Experience: 8-10 years of experience as an IT Infrastructure and Operations Manager
Required Qualification: Bachelor’s degree or equivalent qualification in Information Technology, Computer Science, or relevant subject
Location: Gurgaon/Bangalore
WHAT YOU’LL DO:
● Provide inputs for IT operations in DevOps, SecOps, FinOps, and MLOps and support strategy planning.
● Develop service-level agreement key performance indicators (KPIs) and dashboards for all operations, including ML models.
● Monitor service-level dashboards to ensure compliance with KPIs and SLAs, particularly those related to model performance (e.g., inference time, latency, accuracy, and error rates).
● Automate detection of SLA non-compliance and implement corrective actions to address issues.
● Automate tasks such as application and model deployment, configuration, and updates, utilizing CI/CD pipelines.
● Build and maintain monitoring and alerting platforms for various applications and ML models, ensuring high availability and real-time performance tracking.
● Apply DevOps methodologies for CI/CD, security, and monitoring across traditional and ML workloads.
● Engage in upcoming projects' infrastructure to ensure they are scalable, fault-tolerant, and optimized for both general applications and machine learning pipelines.
● Regularly review and optimize costs for multiple applications and ML workloads running on the cloud.
● Maintain high availability during traffic spikes, disasters, and malicious attacks, including ML model serving.
● Work closely with software developers and data scientists to ensure our systems, applications, and ML models are monitored and available 24x7.
WHAT WE LOOK FOR:
● Proven experience in deploying and maintaining multi-tiered infrastructure and applications, including ML pipelines.
● Basic knowledge of Relational Databases and NoSQL databases.
● Experience with real-time failover architecture, principles, and processes.
● Excellent communication and technical writing skills; ability to convey complex technical designs through diagrams, documents, and presentations.
● Ability to work with cross-functional teams to develop automation solutions for services, including ML models.
● Be an advocate for a DevOps mindset and culture, promoting collaboration, flexibility, cross-domain knowledge, and knowledge sharing.
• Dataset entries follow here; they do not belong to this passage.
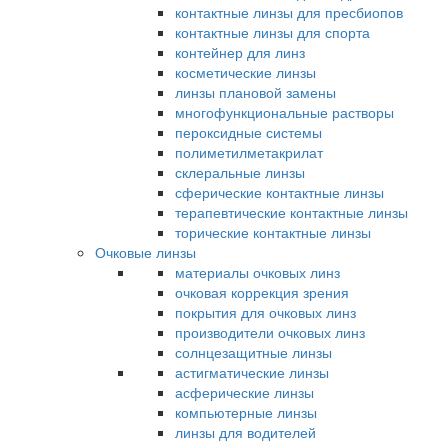
контактные линзы для пресбиопов
контактные линзы для спорта
контейнер для линз
косметические линзы
линзы плановой замены
многофункциональные растворы
пероксидные системы
полиметилметакрилат
склеральные линзы
сферические контактные линзы
терапевтические контактные линзы
торические контактные линзы
Очковые линзы
материалы очковых линз
очковая коррекция зрения
покрытия для очковых линз
производители очковых линз
солнцезащитные линзы
астигматические линзы
асферические линзы
компьютерные линзы
линзы для водителей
A self-driven individual who understands requirements and develops and coaches others as needed.
● Background in infrastructure and configuration as code platforms (Terraform, Ansible, etc.).
● Hands-on experience managing and scaling CI/CD platforms (Jenkins, GitHub, etc.).
● Availability to participate in on-call rotations to respond to and handle after-hour issues.
● Hands-on experience with AWS services (EC2, RDS, S3, IAM, etc.).
● Knowledge of network protocols, monitoring systems (like New Relic, Datadog, Grafana, etc.), and database administration (MySQL, Aerospike, MongoDB, etc.).
● Hands-on experience with production-grade container orchestrators (Kubernetes, Nomad).
● Knowledge of Hadoop, AWS Kinesis, HA Proxy, and Aerospike is a plus.
● Experience working with log analysis and monitoring tools in a distributed application scenario.
● Experience in troubleshooting system issues causing downtime or performance degradation.
● Experience working in an Agile environment.
● Extensive knowledge of load balancing and auto-scaling in cloud environments.
ADDITIONAL RESPONSIBILITIES IN MLOps:
● Develop and define KPIs specific to MLOps, such as inference times, model accuracy, latency, training times, and error rates, to ensure the effectiveness and reliability of ML models in production.
● Implement real-time monitoring and alerting for ML models to detect deviations in performance and automatically trigger workflows to mitigate SLA breaches.
● Coordinate asynchronously with a globally distributed team working across different time zones to provide 24/7 support for all MLOps activities.
● Optimize cloud resources for ML workloads by utilizing cost-effective solutions such as spot instances for training and analysis, and regularly review and optimize costs associated with GPU/TPU usage.
● Enhance observability and traceability across ML pipelines, ensuring robust audit trails and quick identification of data or model-related issues.
● Develop and implement advanced security measures to protect sensitive data used in ML models and ensure compliance with data security and privacy regulations.
BONUS:
● Experience designing high-availability & cloud-native solutions.
● Python & Bash coding skills.
● Knowledge of Excel.
● Experience in low-latency architectures (Ad Tech RTB, Trading, etc.).
● Genuine interest in Open Source and/or personal projects.
● Solid understanding of security mechanisms for operating systems and cloud services.